▶ **Exercise aim**: Reproduce the rows below word for word, from the line containing "True or false: logFC" through the end of the rows, leaving out the pictures.

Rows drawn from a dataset

------------------------------------------------------------------------

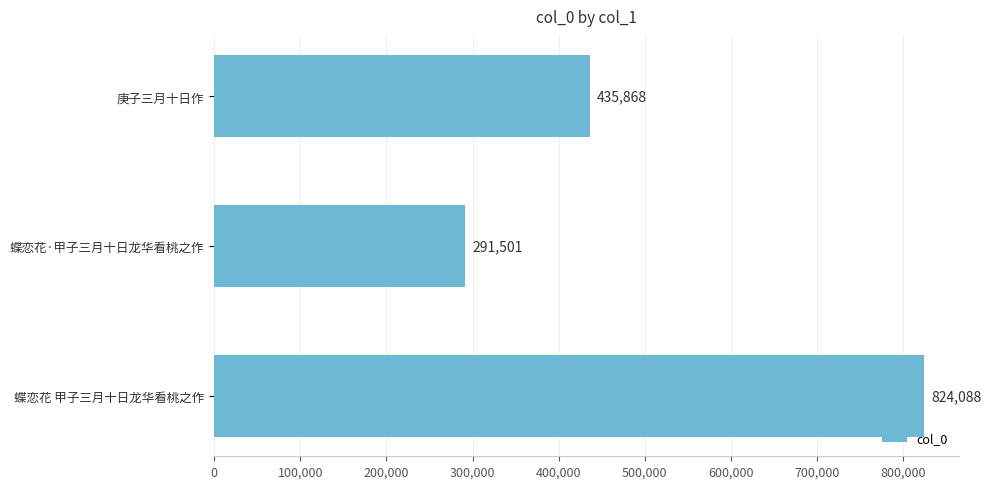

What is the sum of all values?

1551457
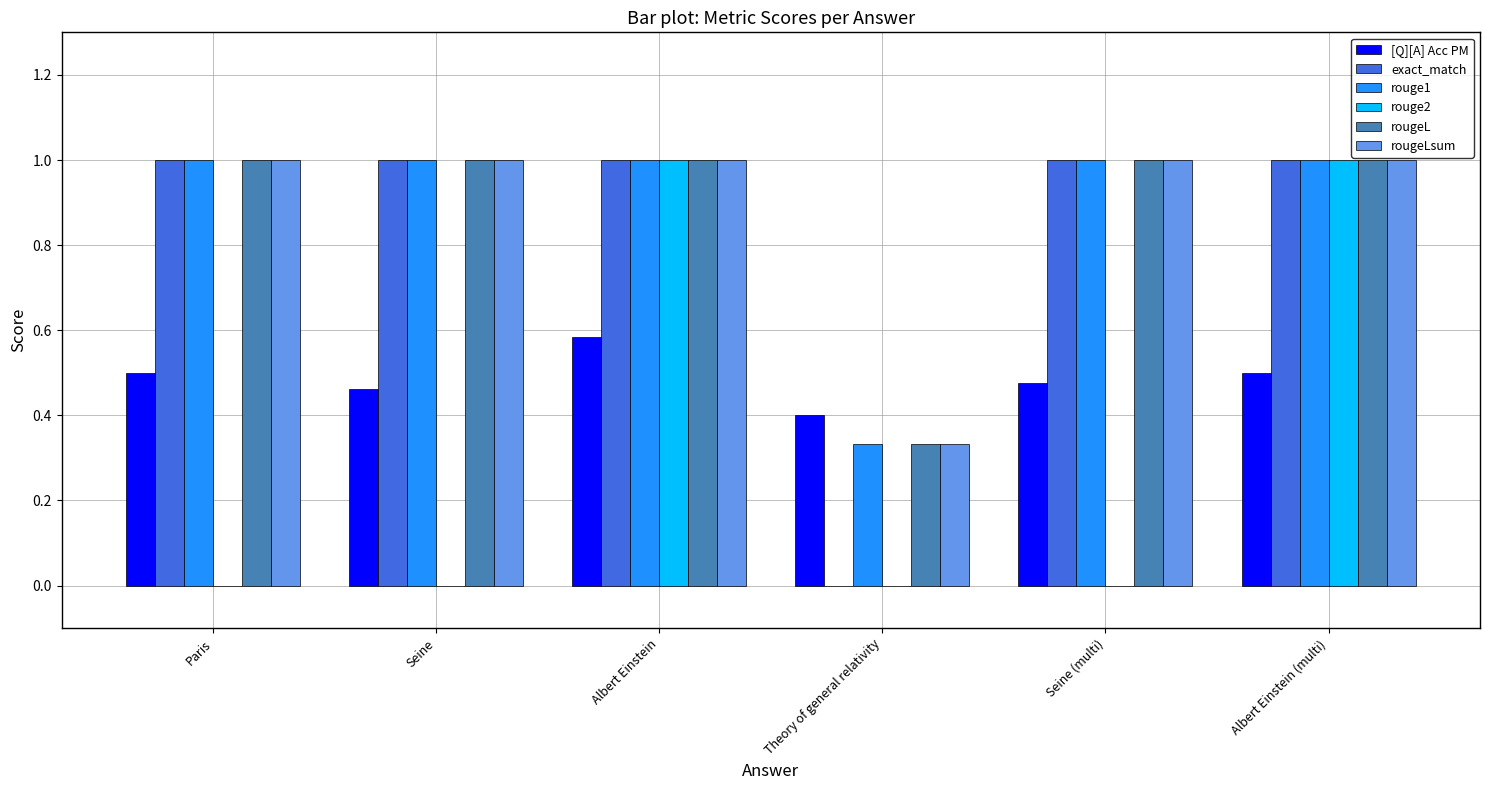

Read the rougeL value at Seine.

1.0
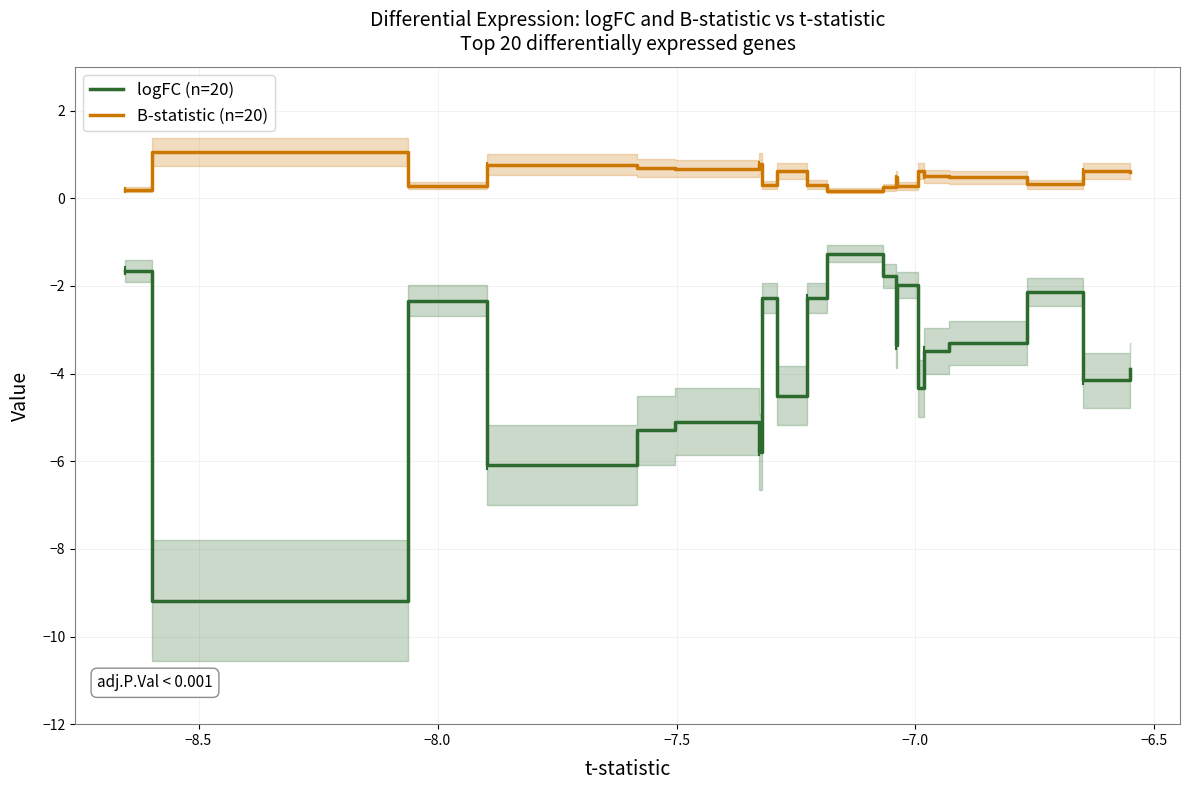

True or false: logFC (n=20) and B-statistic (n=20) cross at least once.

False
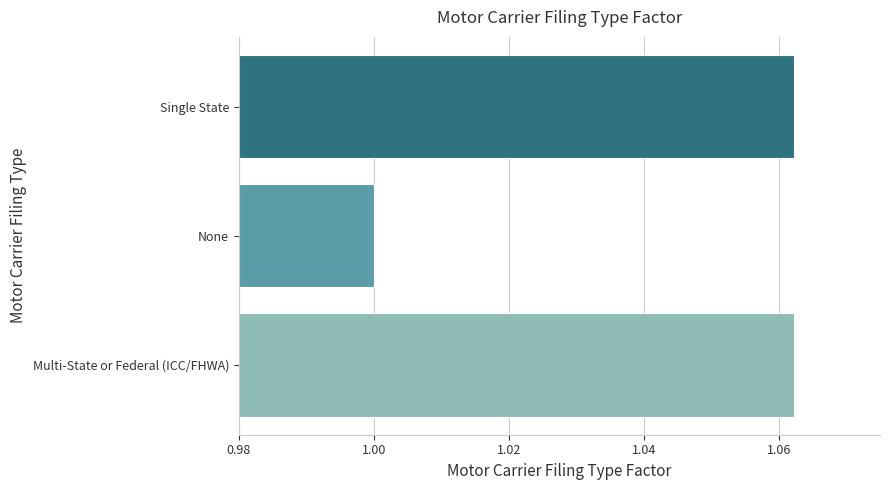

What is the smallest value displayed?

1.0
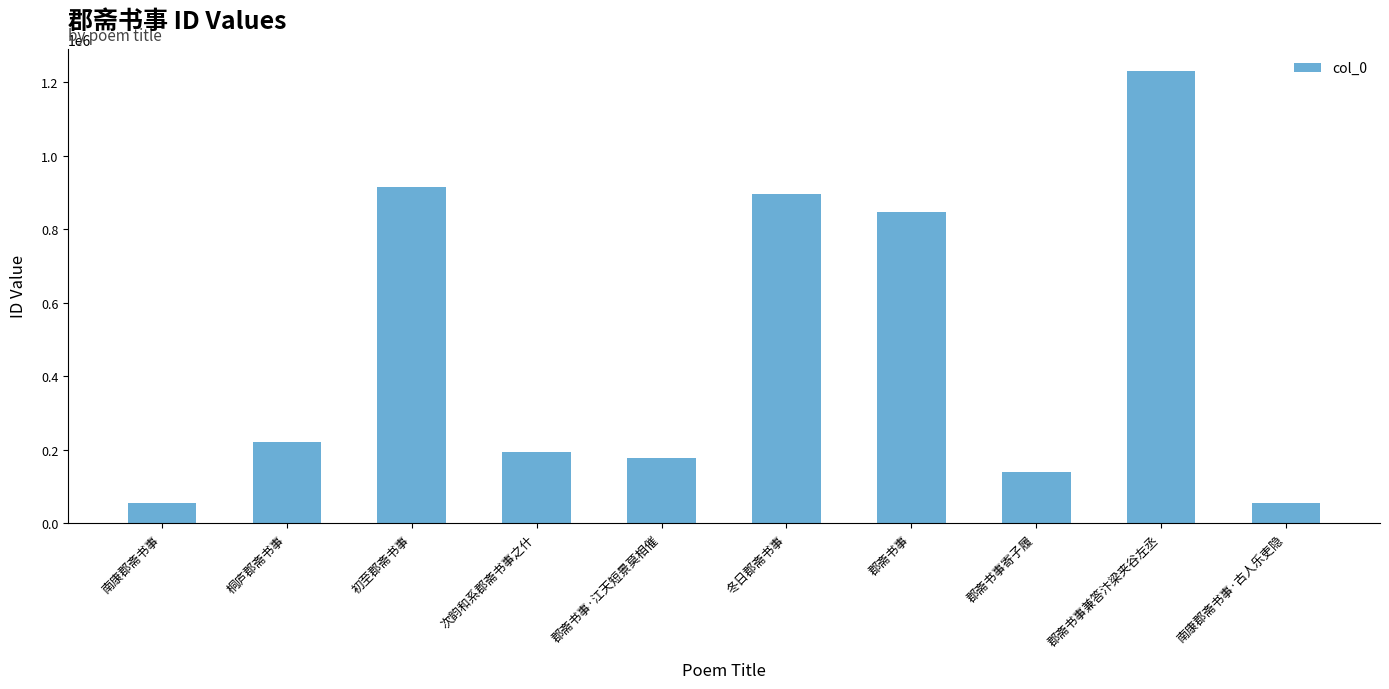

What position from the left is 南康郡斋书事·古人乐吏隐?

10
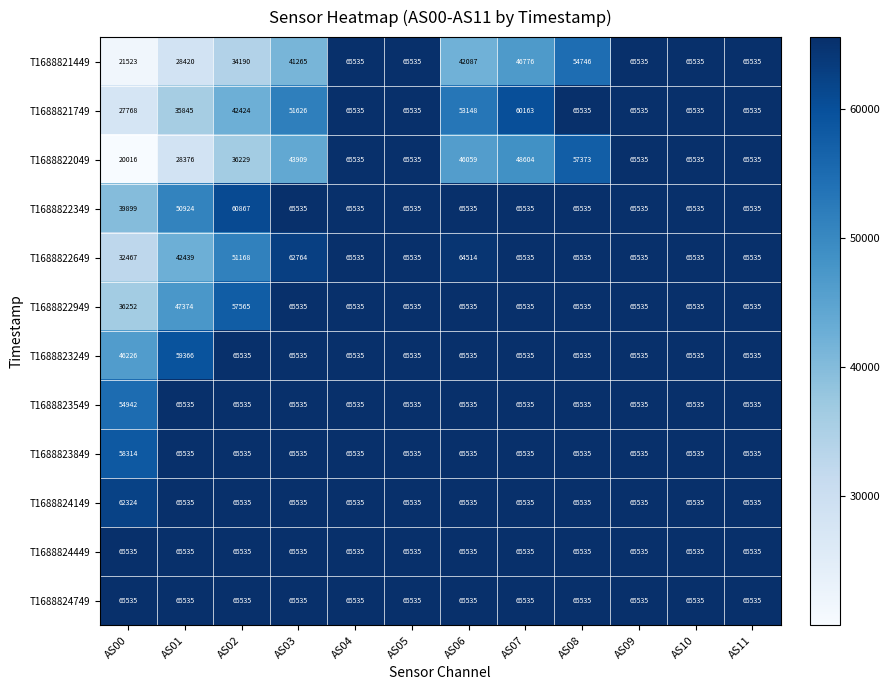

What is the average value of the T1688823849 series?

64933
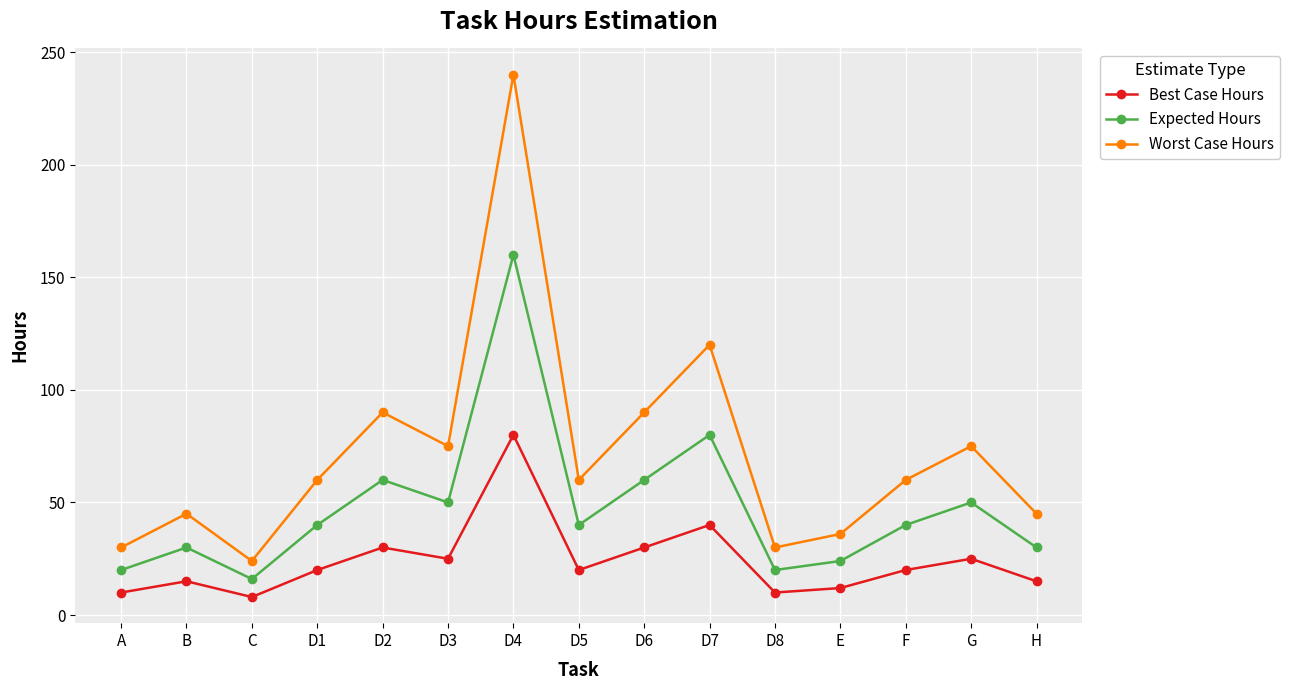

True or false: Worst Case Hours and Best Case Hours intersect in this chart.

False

------------------------------------------------------------------------

▶ **Written response**:
True or false: logFC (n=20) and B-statistic (n=20) cross at least once.

False

What is the smallest value displayed?

1.0

What position from the left is 南康郡斋书事·古人乐吏隐?

10

What is the average value of the T1688823849 series?

64933

True or false: Worst Case Hours and Best Case Hours intersect in this chart.

False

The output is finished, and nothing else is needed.